A better approach is _fixed-block chunking_ where the data is split into
chunks of fixed and equal size. While this approach typically results in
more than one chunk and improves the probability to save some traffic,
it comes with the limitation of the data shifting problem. The insertion
of a single character at the beginning of a data stream shifts the
entire data while chunk boundaries are fixed. Thus, completely new
chunks, unknown to the client are created even though the data patterns
are mostly similar.

A more intelligent way of splitting blobs would be to look for locations
in the content of the data as chunk boundaries such that splitting of a
slightly modified blob results in almost similar chunks insensitive to
the data shifting problem of fixed-block chunking. Since the resulting
chunk sizes are typically different, this approach is also called
_variable-block chunking_ and is explained in the following section.

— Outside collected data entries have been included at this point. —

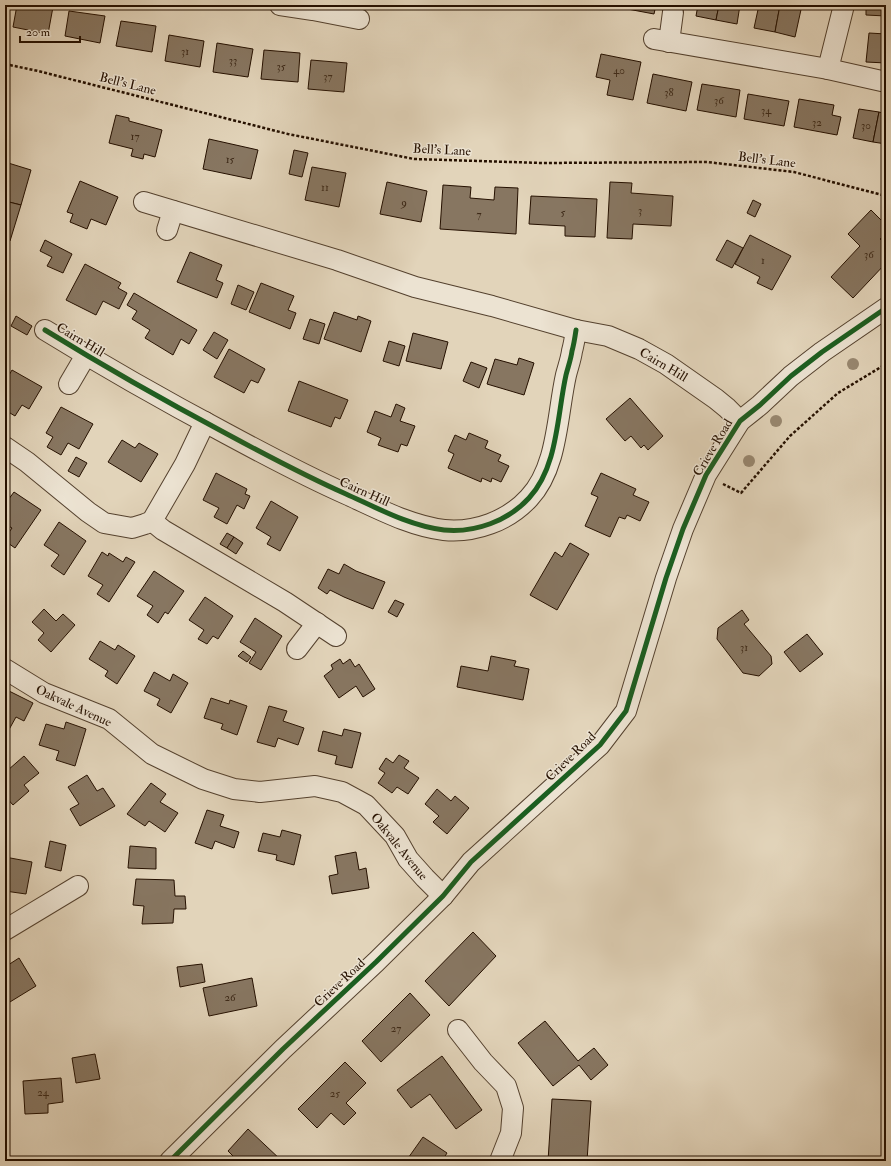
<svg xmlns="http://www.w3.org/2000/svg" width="891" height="1166" viewBox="0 0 891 1166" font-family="'IM FELL Double Pica',serif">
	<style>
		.building { fill: #877661; stroke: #251000 }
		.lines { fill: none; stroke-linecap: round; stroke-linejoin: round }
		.minor-casing { stroke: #54412e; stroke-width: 22 }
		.path { stroke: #251000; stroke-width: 2.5; stroke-dasharray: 3 2; stroke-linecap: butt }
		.minor { stroke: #ece3d2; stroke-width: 20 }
		.cycleway-casing { stroke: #ece3d2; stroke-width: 8 }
		.cycleway { stroke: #1b5e20; stroke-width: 5 }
		.tree { fill: #988871 }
		.labels { text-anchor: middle; stroke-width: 3; stroke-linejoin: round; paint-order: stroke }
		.number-label { font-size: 11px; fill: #3e2a18 }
		.street-label { font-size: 13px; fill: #251000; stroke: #ece3d2 }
	</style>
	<rect width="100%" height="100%" fill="#e2d4ba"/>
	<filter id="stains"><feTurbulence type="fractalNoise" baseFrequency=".005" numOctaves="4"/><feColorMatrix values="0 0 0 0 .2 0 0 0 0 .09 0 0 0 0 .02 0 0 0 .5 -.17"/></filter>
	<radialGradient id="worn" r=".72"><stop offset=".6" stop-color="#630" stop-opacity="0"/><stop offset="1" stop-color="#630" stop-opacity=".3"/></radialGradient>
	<g class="building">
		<polygon points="17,5 38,5 53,7 48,34 13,27"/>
		<polygon points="617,5 656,5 654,14 617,7"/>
		<polygon points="698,5 719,5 716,20 696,16"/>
		<polygon points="719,5 740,5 737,24 716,20"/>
		<polygon points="759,5 780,5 775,32 754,28"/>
		<polygon points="780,5 802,5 795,37 775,32"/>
		<polygon points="866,5 886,5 886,16 866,15"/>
		<polygon points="69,11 105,16 100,43 65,36"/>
		<polygon points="121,21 156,26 152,52 116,46"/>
		<polygon points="869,33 886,34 886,63 866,62"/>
		<polygon points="169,35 204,41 200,67 165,61"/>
		<polygon points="217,43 253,49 248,77 213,72"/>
		<polygon points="264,50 300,53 298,82 261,79"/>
		<polygon points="601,54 641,62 633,100 607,95 610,80 596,77"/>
		<polygon points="311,60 347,63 344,92 308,89"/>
		<polygon points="653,74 692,82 686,111 647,103"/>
		<polygon points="702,84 740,90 736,117 697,110"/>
		<polygon points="748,94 789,101 784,126 744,119"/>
		<polygon points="799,99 834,105 832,115 841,117 837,135 794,127"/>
		<polygon points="859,109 879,112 873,142 853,138"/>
		<polygon points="879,112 886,114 886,144 873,142"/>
		<polygon points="116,115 129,118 129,121 162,130 155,157 144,154 143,159 131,156 133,149 109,143"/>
		<polygon points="209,139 258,150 251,179 203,169"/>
		<polygon points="294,150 308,153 302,177 289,174"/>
		<polygon points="5,162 31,170 21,205 5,201"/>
		<polygon points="312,167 346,173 339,207 305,200"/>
		<polygon points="80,181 118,197 106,225 91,219 87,229 70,222 73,214 67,212"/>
		<polygon points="387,182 427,191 421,222 380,214"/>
		<polygon points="610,182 632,183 631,193 673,196 671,226 633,224 632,239 607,238"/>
		<polygon points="443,185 471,187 470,198 494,200 495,187 518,188 516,234 440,229"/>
		<polygon points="531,196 597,199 595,237 565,236 565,226 529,224"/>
		<polygon points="753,200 761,204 755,217 747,213"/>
		<polygon points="5,201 21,205 10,241 5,239"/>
		<polygon points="871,210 886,225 886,233 880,239 886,245 886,263 853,298 831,277 860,246 848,234"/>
		<polygon points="750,235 791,256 772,290 757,283 760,277 735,264"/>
		<polygon points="45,240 72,254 63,273 47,266 52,257 40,251"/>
		<polygon points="727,240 743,248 732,268 716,260"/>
		<polygon points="190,252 222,265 216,280 223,283 217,298 177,282"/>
		<polygon points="85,264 121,283 118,288 127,293 119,309 103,301 96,315 66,300"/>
		<polygon points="261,283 294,296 288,310 296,313 290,329 249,312"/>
		<polygon points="238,285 254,292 246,310 231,304"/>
		<polygon points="134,293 197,330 189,344 181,339 173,355 145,338 150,330 132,319 137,311 127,305"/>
		<polygon points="334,312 357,320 358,316 371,321 361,352 324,339"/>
		<polygon points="16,316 32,326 27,335 11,326"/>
		<polygon points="310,319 325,324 319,344 303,339"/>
		<polygon points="214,332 228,340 217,359 203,350"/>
		<polygon points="413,333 448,342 441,369 406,361"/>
		<polygon points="389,341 405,346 399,366 383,361"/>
		<polygon points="229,349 265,369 258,383 251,380 244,393 214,377"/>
		<polygon points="519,358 534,363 524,395 487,384 495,359 517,365"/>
		<polygon points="471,362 487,368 479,388 463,381"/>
		<polygon points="12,370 42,387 29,409 22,405 15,416 5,410 5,402 7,398 5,397 5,382"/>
		<polygon points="299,381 348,400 340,419 335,417 331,427 288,411"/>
		<polygon points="630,398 663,436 648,450 644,445 641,448 631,436 625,441 606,419"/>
		<polygon points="396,404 405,408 400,421 415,426 407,446 401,444 398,452 378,445 381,438 367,432 375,411 391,417"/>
		<polygon points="61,407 93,424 79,449 68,443 61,455 47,447 53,437 46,433"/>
		<polygon points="469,433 488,441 485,448 501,455 498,461 509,466 501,482 492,478 491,482 482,478 481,482 448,468 454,454 448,451 455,435 466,440"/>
		<polygon points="122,440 135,448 139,443 158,454 141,482 108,462"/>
		<polygon points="76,457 87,463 79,477 68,471"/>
		<polygon points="216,473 247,489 245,494 250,496 244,509 237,505 227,524 214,517 219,508 203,500"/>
		<polygon points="601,473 636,489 633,495 649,502 640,521 627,515 625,519 619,517 610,537 585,526 598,497 591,494"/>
		<polygon points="14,492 41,510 15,548 5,541 5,538 12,528 5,524 5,504"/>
		<polygon points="271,501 298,517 280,551 267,544 271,537 256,528"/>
		<polygon points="59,522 86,541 64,575 51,566 59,555 44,545"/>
		<polygon points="227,533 234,537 227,548 220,544"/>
		<polygon points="234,537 243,543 236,554 227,548"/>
		<polygon points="570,543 589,554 557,610 530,595 555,552 562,557"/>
		<polygon points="102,552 108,556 109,553 123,562 126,557 135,562 109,602 97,594 103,585 88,576"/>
		<polygon points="344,564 356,571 385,582 373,609 344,597 330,590 327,594 318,588 328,569 339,574"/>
		<polygon points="154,571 184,591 168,614 165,612 158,623 147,615 153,606 137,596"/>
		<polygon points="205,597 233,616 218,639 213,636 207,644 198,639 204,630 189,620"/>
		<polygon points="395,600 404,604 397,617 388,612"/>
		<polygon points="44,609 56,621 63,614 75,625 51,652 38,640 44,633 32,622"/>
		<polygon points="742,610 749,620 744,624 771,656 772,664 759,676 743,673 717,639 718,628"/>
		<polygon points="255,618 282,636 261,670 249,663 256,652 240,642"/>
		<polygon points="807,634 823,654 800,672 784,652"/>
		<polygon points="100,641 115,650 118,645 135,656 117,684 105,676 108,671 89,659"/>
		<polygon points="243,651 251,657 247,662 238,656"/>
		<polygon points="491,656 516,661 514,666 529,669 523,700 457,687 461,666 488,671"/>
		<polygon points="340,659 343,664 350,659 355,667 359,664 375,689 363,697 356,686 339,698 324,676 333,669 331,665"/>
		<polygon points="154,672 170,681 173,674 188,683 171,713 157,705 160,699 144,691"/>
		<polygon points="5,689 33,703 24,721 16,717 6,735 5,734"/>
		<polygon points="211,698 229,704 230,700 247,706 237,735 221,729 223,724 204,718"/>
		<polygon points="269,706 287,711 283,721 304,728 298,745 278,738 275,747 257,742"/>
		<polygon points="66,722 86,729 75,766 56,760 59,751 39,745 46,724 64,729"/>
		<polygon points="344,729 361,733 352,768 335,764 337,756 318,751 323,731 342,736"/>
		<polygon points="399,755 409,761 404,768 419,778 408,794 397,787 392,793 378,783 385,773 379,769 386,758 393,763"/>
		<polygon points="24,756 39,773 24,785 29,791 13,805 5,796 5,765 8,770"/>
		<polygon points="87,775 97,791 103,788 115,806 80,826 70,809 79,804 68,787"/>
		<polygon points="151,783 166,794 160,802 178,813 165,832 149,821 145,826 127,814"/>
		<polygon points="437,789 451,801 455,796 469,808 447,834 433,822 439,816 425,804"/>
		<polygon points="207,810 224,815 220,826 239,832 234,848 215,841 212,849 195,843"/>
		<polygon points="282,830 301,835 294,865 276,860 277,855 258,851 263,833 280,837"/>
		<polygon points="50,841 66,845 61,871 45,867"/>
		<polygon points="130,846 156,848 156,869 128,868"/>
		<polygon points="356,852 359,870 366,868 369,888 332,894 329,876 338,874 335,856"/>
		<polygon points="5,857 32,862 26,894 5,891"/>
		<polygon points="136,879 174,880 175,896 185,896 186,909 174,909 173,923 142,924 144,906 133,905"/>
		<polygon points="473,932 496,956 449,1006 425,981"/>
		<polygon points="19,958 36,986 5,1005 5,967"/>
		<polygon points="202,964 205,982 180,987 177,967"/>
		<polygon points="252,978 257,1006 209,1016 203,988"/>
		<polygon points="410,993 430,1015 381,1062 362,1041"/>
		<polygon points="545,1021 578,1061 594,1048 608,1065 591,1080 579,1065 553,1086 518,1043"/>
		<polygon points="95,1054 100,1079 76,1083 72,1058"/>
		<polygon points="442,1056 482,1110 456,1129 430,1094 411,1108 397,1090"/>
		<polygon points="345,1062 366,1083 346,1103 356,1113 344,1125 331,1113 317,1128 298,1109"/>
		<polygon points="61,1078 63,1102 48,1104 48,1113 25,1114 23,1081"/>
		<polygon points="552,1099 591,1101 587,1161 548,1161"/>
		<polygon points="248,1129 282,1161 238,1161 228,1151"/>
		<polygon points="423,1137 447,1153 442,1161 406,1161"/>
	</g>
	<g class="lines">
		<g class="minor-casing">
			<g id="minor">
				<polyline points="280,5 313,10 359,19"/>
				<polyline points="844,5 828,69 886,82"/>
				<polyline points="654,39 828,69"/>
				<polyline points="669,42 673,12"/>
				<polyline points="144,202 337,260 415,287 492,306 576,330 608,336 639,349 666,364 716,399 727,408 740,421"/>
				<polyline points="167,230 173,211"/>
				<path d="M45,330C105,367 165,401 227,434C266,455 305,476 346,494C377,508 410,526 444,530C475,533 508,521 529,498C558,467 557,415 566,375C568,367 571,359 572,351C574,344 575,337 576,330"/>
				<polyline points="69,384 86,355"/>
				<polyline points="5,447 27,462 88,512 104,523 132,528 145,524 152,521 185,464 205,422"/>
				<polyline points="152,521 163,530 285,602 336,636"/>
				<polyline points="297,649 317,623"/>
				<polyline points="5,669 44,693 109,719 152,754 203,779 234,789 260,792 315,786 342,792 366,805 395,836 408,859 425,878 443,896"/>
				<polyline points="5,930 78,886"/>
				<polyline points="458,1030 483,1062 506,1086 513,1108 511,1133 500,1161"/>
				<polyline points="170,1161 283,1049 376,962 443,896 471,862 600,745 626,711 666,578 683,529 706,475 740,421 760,405 791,376 822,352 886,308"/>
			</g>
		</g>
		<g class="path">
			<polyline points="5,64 38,71 288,134 414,159 542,163 707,162 794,172 886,196"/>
			<polyline points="723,484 741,493 790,436 838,393 886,364"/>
		</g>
		<use href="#minor" class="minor"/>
		<g class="cycleway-casing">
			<g id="cycleway">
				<path d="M45,330C105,367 165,401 227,434C266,455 305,476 346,494C377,508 410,526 444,530C475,533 508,521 529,498C558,467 557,415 566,375C568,367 571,359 572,351C574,344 575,337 576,330"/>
				<polyline points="170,1161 283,1049 376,962 443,896 471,862 600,745 626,711 666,578 683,529 706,475 740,421 760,405 791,376 822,352 886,308"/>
			</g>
		</g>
		<use href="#cycleway" class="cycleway"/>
	</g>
	<g class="tree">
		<circle cx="853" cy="364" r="6"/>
		<circle cx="776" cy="421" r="6"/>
		<circle cx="749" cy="461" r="6"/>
	</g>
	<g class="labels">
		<g class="number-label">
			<text x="185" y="55">31</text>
			<text x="233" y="64">33</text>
			<text x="281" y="70">35</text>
			<text x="619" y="74">40</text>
			<text x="328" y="80">37</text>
			<text x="669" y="96">38</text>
			<text x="719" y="104">36</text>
			<text x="766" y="114">34</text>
			<text x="817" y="126">32</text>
			<text x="866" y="129">30</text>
			<text x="135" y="140">17</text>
			<text x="230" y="163">15</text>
			<text x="325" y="191">11</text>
			<text x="404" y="206">9</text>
			<text x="640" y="214">3</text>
			<text x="563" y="216">5</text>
			<text x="479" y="218">7</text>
			<text x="869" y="258">36</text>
			<text x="763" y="264">1</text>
			<text x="744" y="651">31</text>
			<text x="230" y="1001">26</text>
			<text x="396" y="1032">27</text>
			<text x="43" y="1096">24</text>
			<text x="335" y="1097">25</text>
		</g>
		<g class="street-label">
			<text transform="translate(128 83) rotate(14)" y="5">Bell's Lane</text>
			<text transform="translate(442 149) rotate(3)" y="5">Bell's Lane</text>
			<text transform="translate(767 159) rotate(7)" y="5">Bell's Lane</text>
			<text transform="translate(81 339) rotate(31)" y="5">Cairn Hill</text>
			<text transform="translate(664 364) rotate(31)" y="5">Cairn Hill</text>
			<text transform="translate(712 447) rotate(-59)" y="5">Crieve Road</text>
			<text transform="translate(365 491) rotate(24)" y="5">Cairn Hill</text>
			<text transform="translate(74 705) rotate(25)" y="5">Oakvale Avenue</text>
			<text transform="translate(570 756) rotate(-44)" y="5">Crieve Road</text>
			<text transform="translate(400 846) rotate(51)" y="5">Oakvale Avenue</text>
			<text transform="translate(339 982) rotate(-43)" y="5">Crieve Road</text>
		</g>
	</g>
	<rect width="891" height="1166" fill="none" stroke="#e2d4ba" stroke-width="20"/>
	<rect x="6" y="6" width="879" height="1154" fill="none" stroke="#251000" stroke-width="2"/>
	<rect x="10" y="10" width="871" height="1146" fill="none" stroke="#251000"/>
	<path d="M20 36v6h60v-6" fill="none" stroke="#251000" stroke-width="2"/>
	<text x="26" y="36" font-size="12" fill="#251000" stroke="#ece3d2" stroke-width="3" paint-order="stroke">20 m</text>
	<rect width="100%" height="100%" filter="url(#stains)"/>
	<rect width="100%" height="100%" fill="url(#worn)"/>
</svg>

### Variable-block chunking

In variable-block chunking, the borders of the chunks are content
defined and shifted with the data pattern. This can be achieved by
computing hash values of data blocks of a specific size at every byte
position in the data stream and matching those hash values against a
predefined pattern. In case of a match, that byte position is declared
as chunk boundary. This approach avoids the data shifting problem of
fixed-block chunking and ensures that unmodified data more than a block
size away from the changes will have the same boundaries. A possible
pattern to be matched might be all zeroes in the lower `n` bits. This
would result in chunks with an average size of `2^n` bytes.

### Rolling hashes

A common technique to efficiently compute hash values of consecutive
bytes at every byte position in the data stream is to use a rolling hash
function. A rolling hash function allows to cheaply compute the hash
value of a chunk of bytes of a specific size at byte position `i` from
the hash value of the data chunk of the same size at byte position
`i-1`. Different plain rolling hash functions are available for
implementation such as a [polynomial rolling
hash](https://ieeexplore.ieee.org/document/5390135), the [Rabin
fingerprint](http://www.cs.cmu.edu/~15-749/READINGS/optional/rabin1981.pdf),
or a [cyclic polynomial rolling
hash](https://dl.acm.org/doi/abs/10.1145/256163.256168) (also called
Buzhash). However, the [fast rolling Gear hash
algorithm](https://www.usenix.org/conference/atc16/technical-sessions/presentation/xia)
(also called FastCDC) has been proven to be very compute efficient and
faster than the other rolling hash algorithms specifically for
content-based chunking of a stream of data while achieving similar
deduplication ratios as the Rabin fingerprint.